_Direction:_ Could you copy the material word for word, from its first line through the line that contains "title 6.L’assemblage de"?
++++++++++++++++++++
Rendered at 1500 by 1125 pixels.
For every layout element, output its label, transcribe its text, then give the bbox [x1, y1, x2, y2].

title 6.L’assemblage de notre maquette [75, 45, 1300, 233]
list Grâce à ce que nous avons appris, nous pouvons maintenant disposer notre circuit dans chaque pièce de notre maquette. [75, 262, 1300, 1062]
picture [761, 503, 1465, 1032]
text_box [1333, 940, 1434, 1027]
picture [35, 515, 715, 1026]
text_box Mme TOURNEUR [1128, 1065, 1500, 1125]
++++++++++++++++++++
_Complete answer:_
Rendered at 1500 by 1125 pixels.
For every layout element, output its label, transcribe its text, then give the bbox [x1, y1, x2, y2].

title 6.L’assemblage de notre maquette [75, 45, 1300, 233]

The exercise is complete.